Plus, inventory management isn’t just about near-term dollars and cents, it’s about long-term impacts on customer experience and loyalty. Here’s how to fulfill consumers’ expectations—and keep the product availability promise.
Take a Data Deep Dive
Today, many specialty retailers and wholesalers have rich point-of-sale data at their disposal, and the technological barriers to analyzing it are gone. However, many retailers don’t use this data at the deepest level of detail—down to style, color, size and store—in their demand planning cycle.
Though it takes more effort upfront to gather this data, it’s well worth it. That’s because this data represents the purest form of demand and can help generate rich insights that inform inventory placement and buys. Only at this level of detail can retailers best identify patterns of product performance within and across channels and build an omnichannel view of product demand that serves as an input to more effective inventory allocation.
Define the Rules of Inventory Engagement
Many companies use outdated, brick-and-mortar centric allocation methods that pale in comparison to their dynamic, rule-based cousins. In many instances, either one channel gets explicit preference over others or in the case of a single channel, certain accounts get bumped over others without any clear rationale.
Companies need to review their demand requirements holistically and balance three factors as inputs into dynamic inventory allocation: revenue, which is an important measure of channel and customer priority today but not potential going forward; profitability, which can account for customer ‘cost to serve’ and help shift inventory to more profitable channels and customers; and strategy, which can allow the brand to make investments in channels and customers that help build penetration, brand equity and future growth. Additional factors such as type of product and seasonality can be woven into the demand allocation engine to further fine tune inventory deployment.
It is not that retailers don’t appreciate these criteria; they do. But in today’s fast-moving, fast-changing omnichannel environment, static rules that were perhaps once true very quickly become insufficient and inaccurate. Plus, whenever functional and organizational hierarchies supersede channel and customer hierarchies, suboptimal inventory deployments invariably ensue. Dynamic inventory allocation requires frequent redefinition of the rules of inventory engagement to maximize sales and margins.
Setting clear inventory allocation rules paid off for one leading electronics retailer with over $2B in global revenues. The retailer was able to effectively address service issues at its large accounts by creating tiered service-level criteria to ensure that top customers always got highest priority in inventory allocation. This led to double-digit improvements in service levels at key accounts, which impact over 80% of sales.

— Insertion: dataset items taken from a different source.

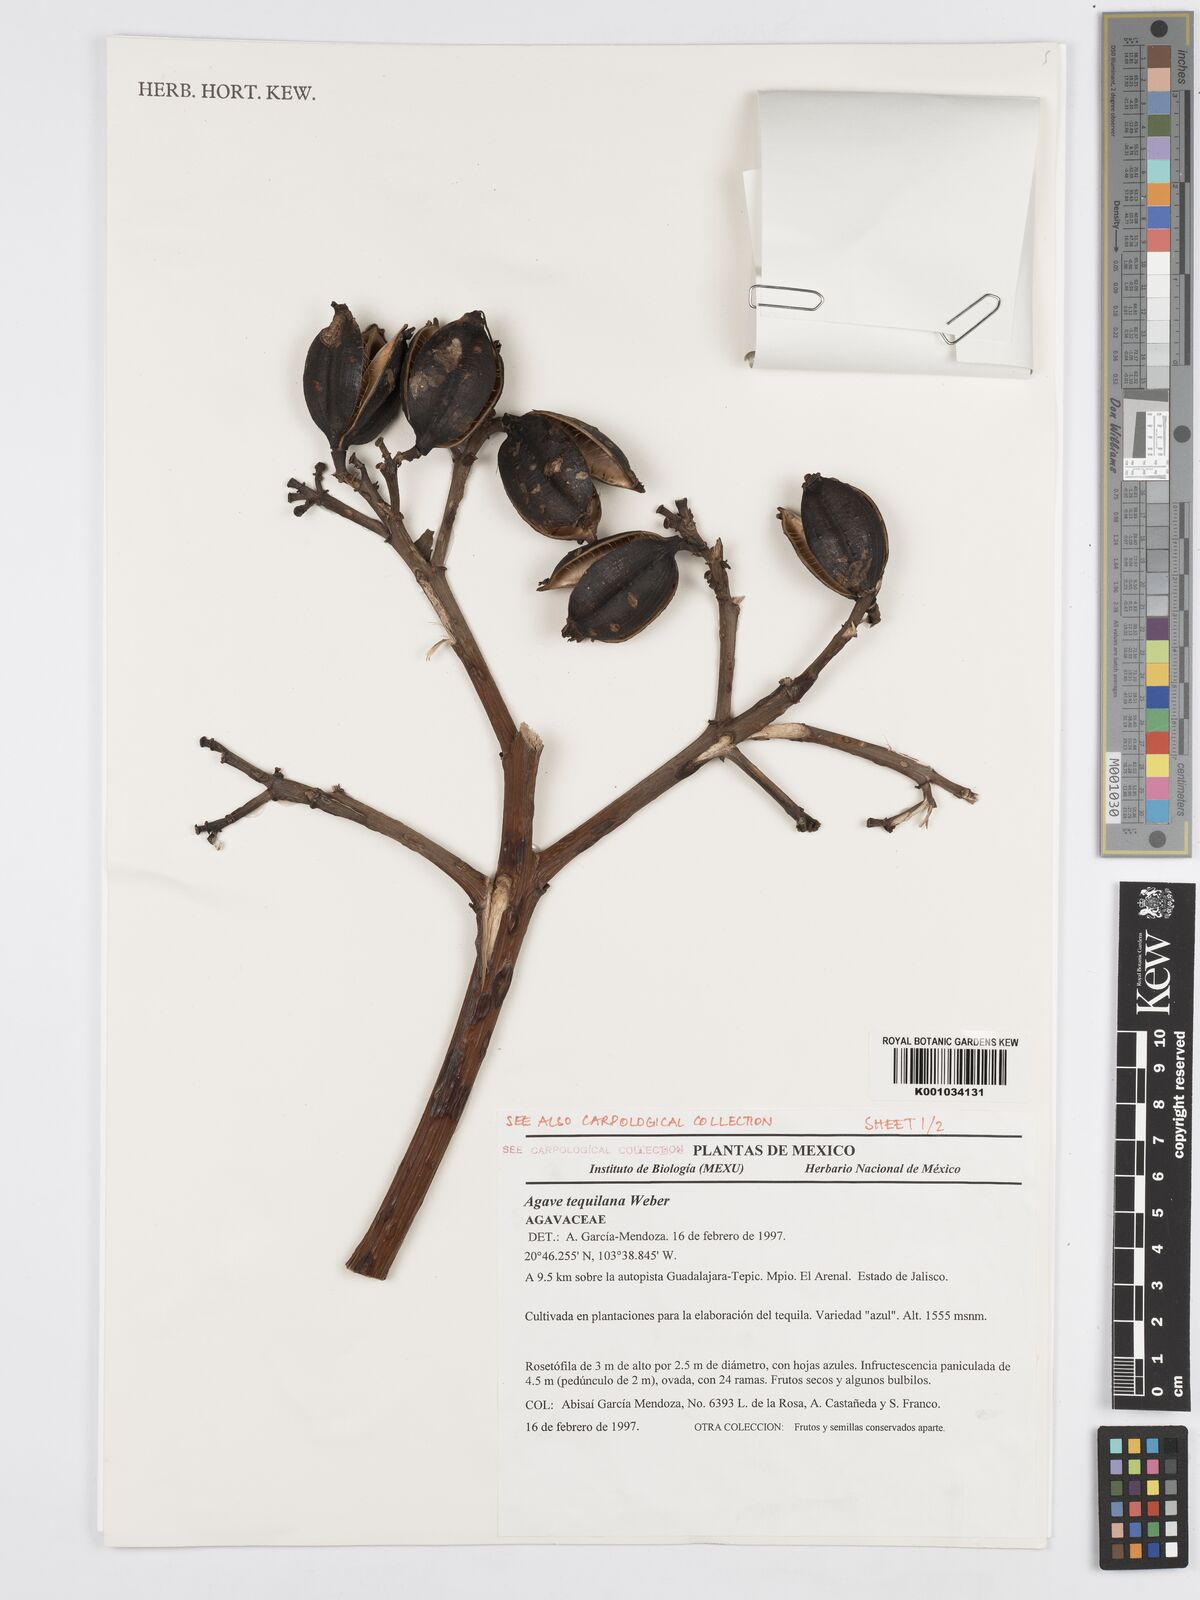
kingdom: Plantae
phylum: Tracheophyta
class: Liliopsida
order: Asparagales
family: Asparagaceae
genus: Agave
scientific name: Agave tequilana
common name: Tequila agave
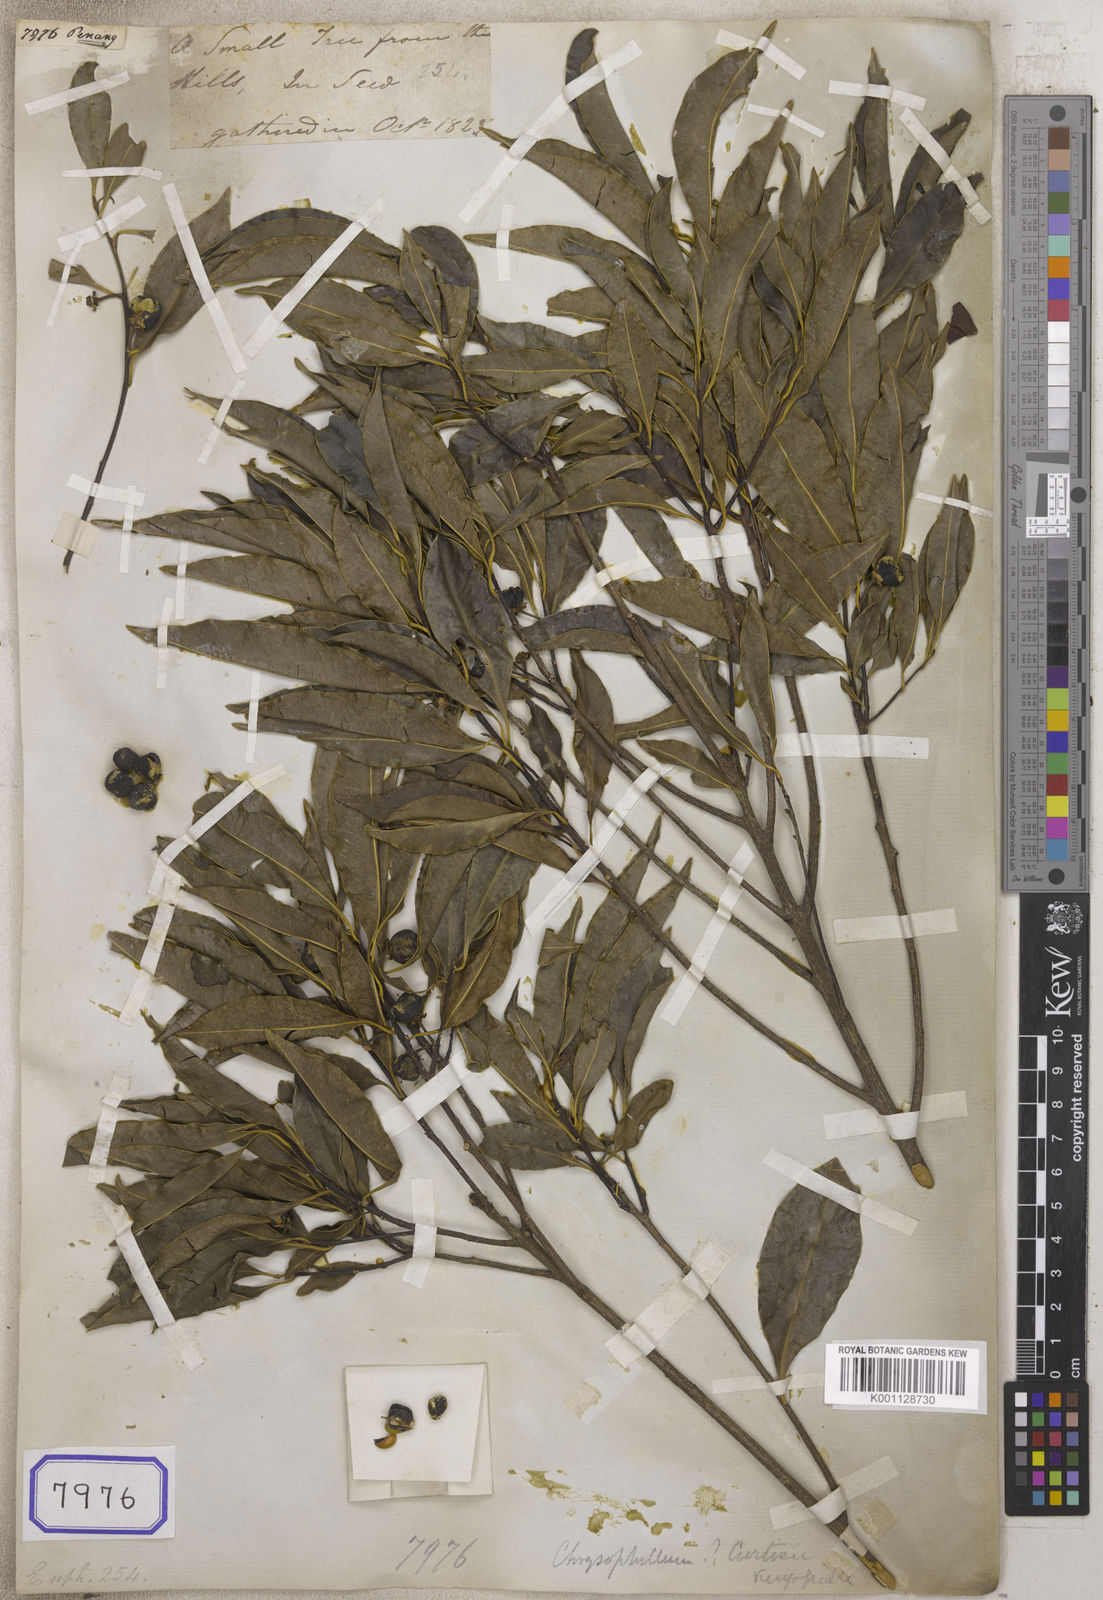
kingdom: Plantae
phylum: Tracheophyta
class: Magnoliopsida
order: Malpighiales
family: Euphorbiaceae
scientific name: Euphorbiaceae
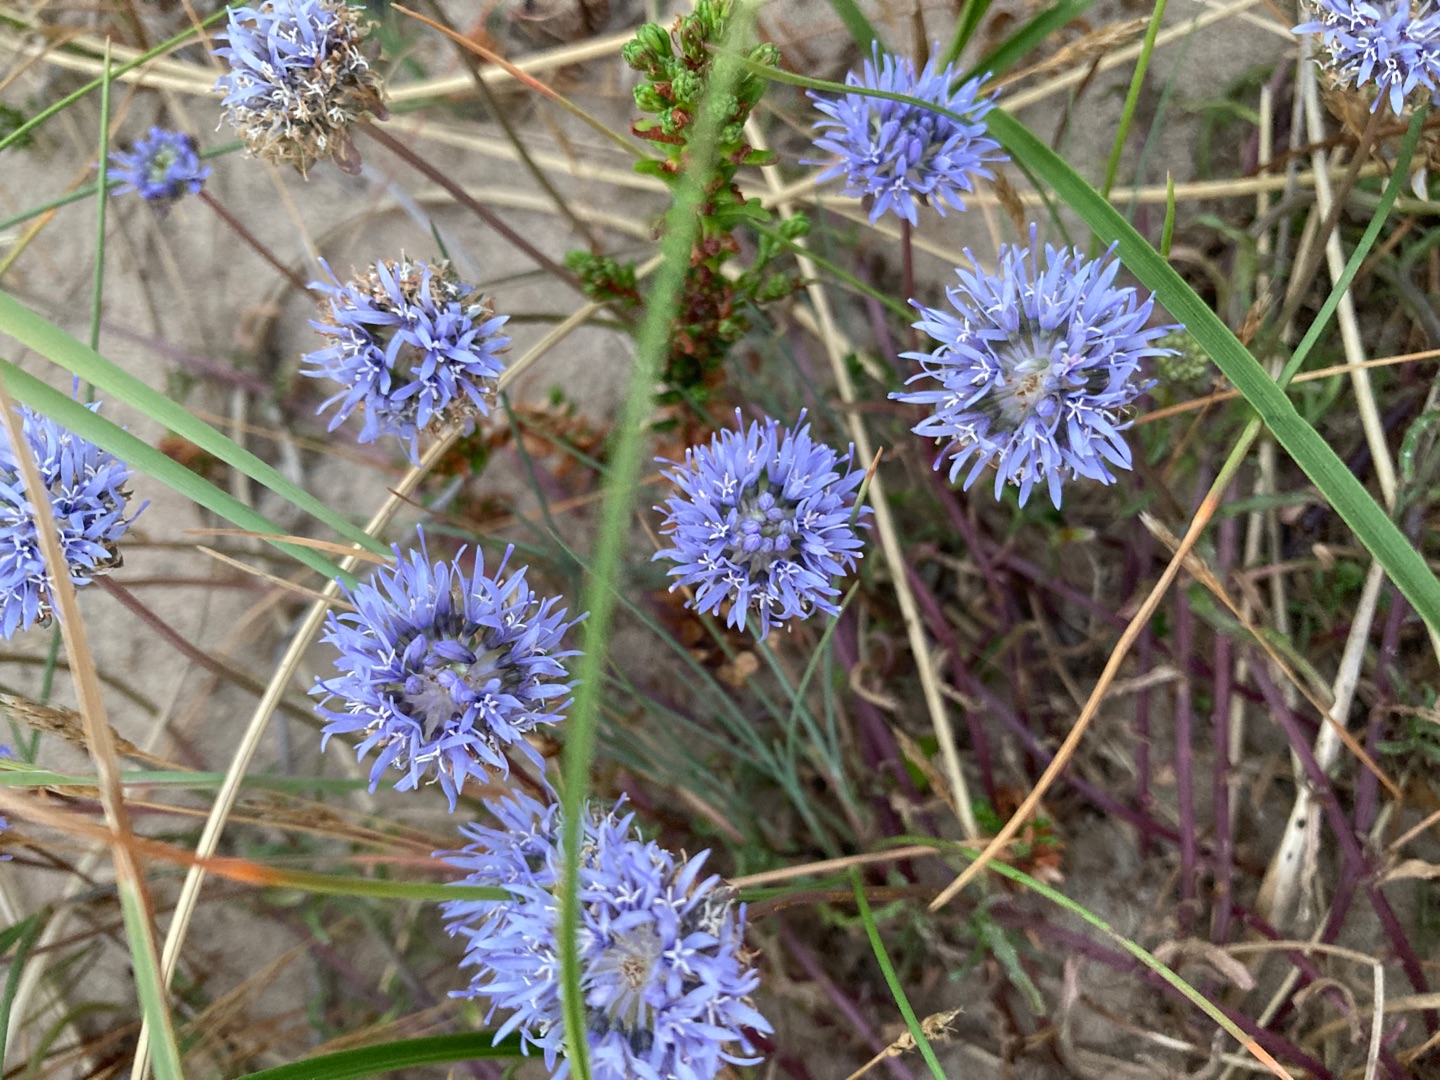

Not All Out-of-Stocks are Created Equally
Most out-of-stocks are handled on a first-in, first-out basis, meaning stores that run out of inventory first get priority over those that run out of product later, larger stores outgun smaller stores and some channels outrank others.
Instead, retailers need to replenish stores and channels with the highest probability of making a sale. Using sophisticated trailing rate of sale calculations, retailers can predict which shelves are most valuable and should ideally never be out of stock and use this information to guide real-time, weekly inventory allocation decisions at the store, style, color and size level.
The case of a global omnichannel apparel company demonstrates the benefits of this approach. The retailer was able to realize a 5% to 7% lift in sales by leveraging a tailored lost demand methodology to guide allocation decisions, enabling inventory with higher turns to be deployed more effectively across all channels.